╭─ Input data

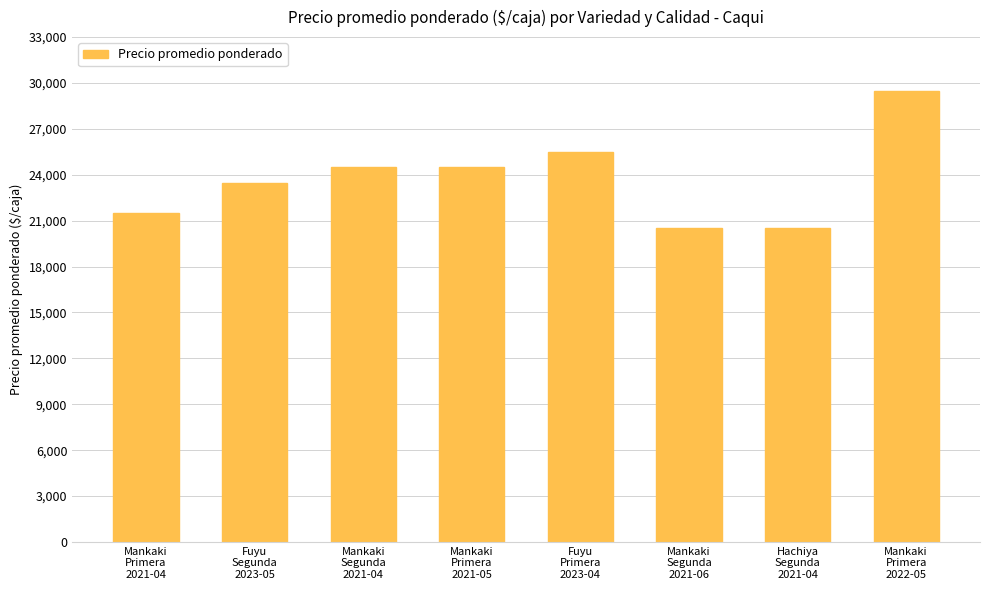

Reading left to right, what are all the values shown in this chart?

Mankaki
Primera
2021-04=21500	Fuyu
Segunda
2023-05=23455	Mankaki
Segunda
2021-04=24500	Mankaki
Primera
2021-05=24500	Fuyu
Primera
2023-04=25500	Mankaki
Segunda
2021-06=20500	Hachiya
Segunda
2021-04=20500	Mankaki
Primera
2022-05=29500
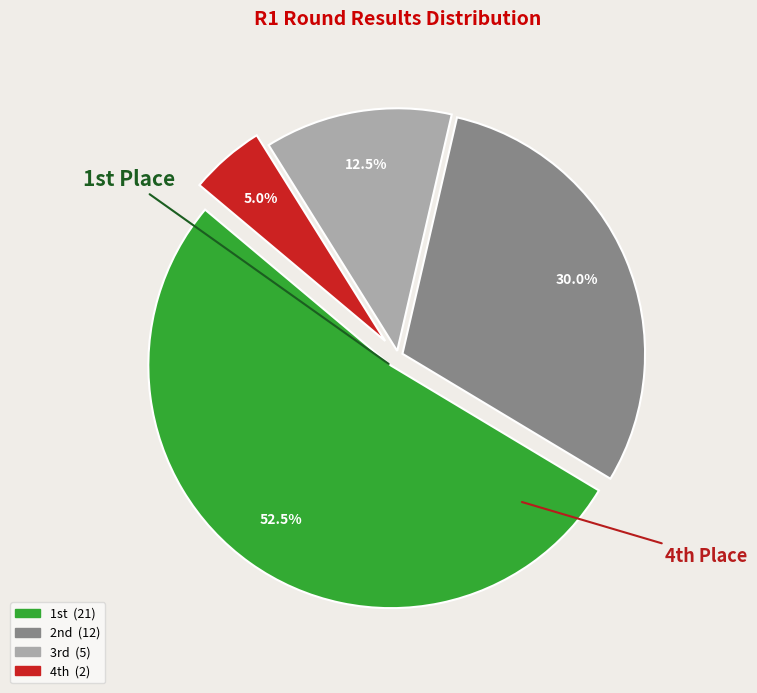

How many segments does this pie chart have?

4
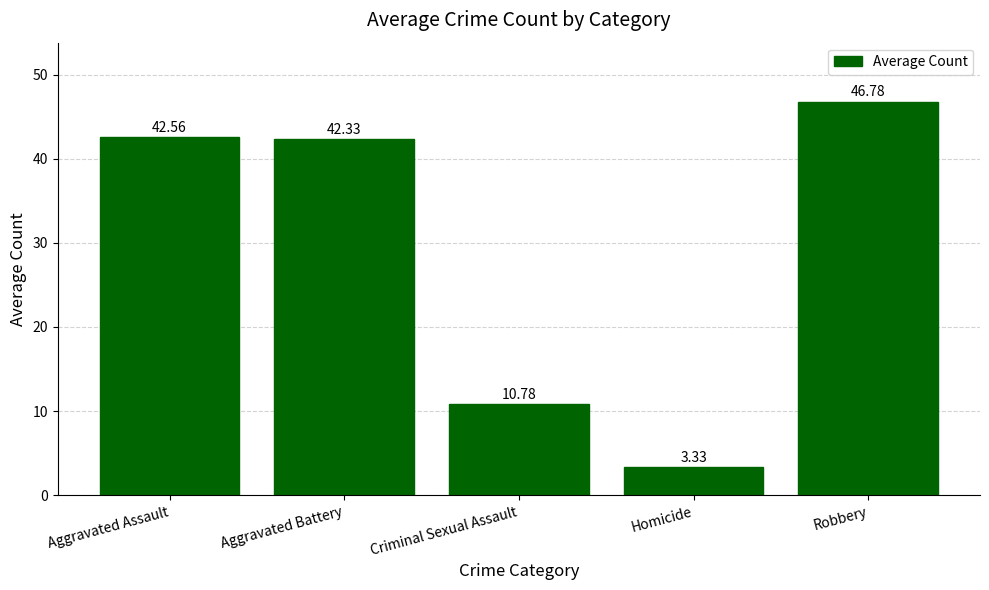

List the labels in order of value, largest first.

Robbery, Aggravated Assault, Aggravated Battery, Criminal Sexual Assault, Homicide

╰─

Description of the task
Beginning with the line that contains "How many segments does this pie chart have?" and ending at the last line of the records, arrange the lines as a numbered list. Skip blank lines and omit the pictures.

Worked solution
1. How many segments does this pie chart have?
2. 4
3. List the labels in order of value, largest first.
4. Robbery, Aggravated Assault, Aggravated Battery, Criminal Sexual Assault, Homicide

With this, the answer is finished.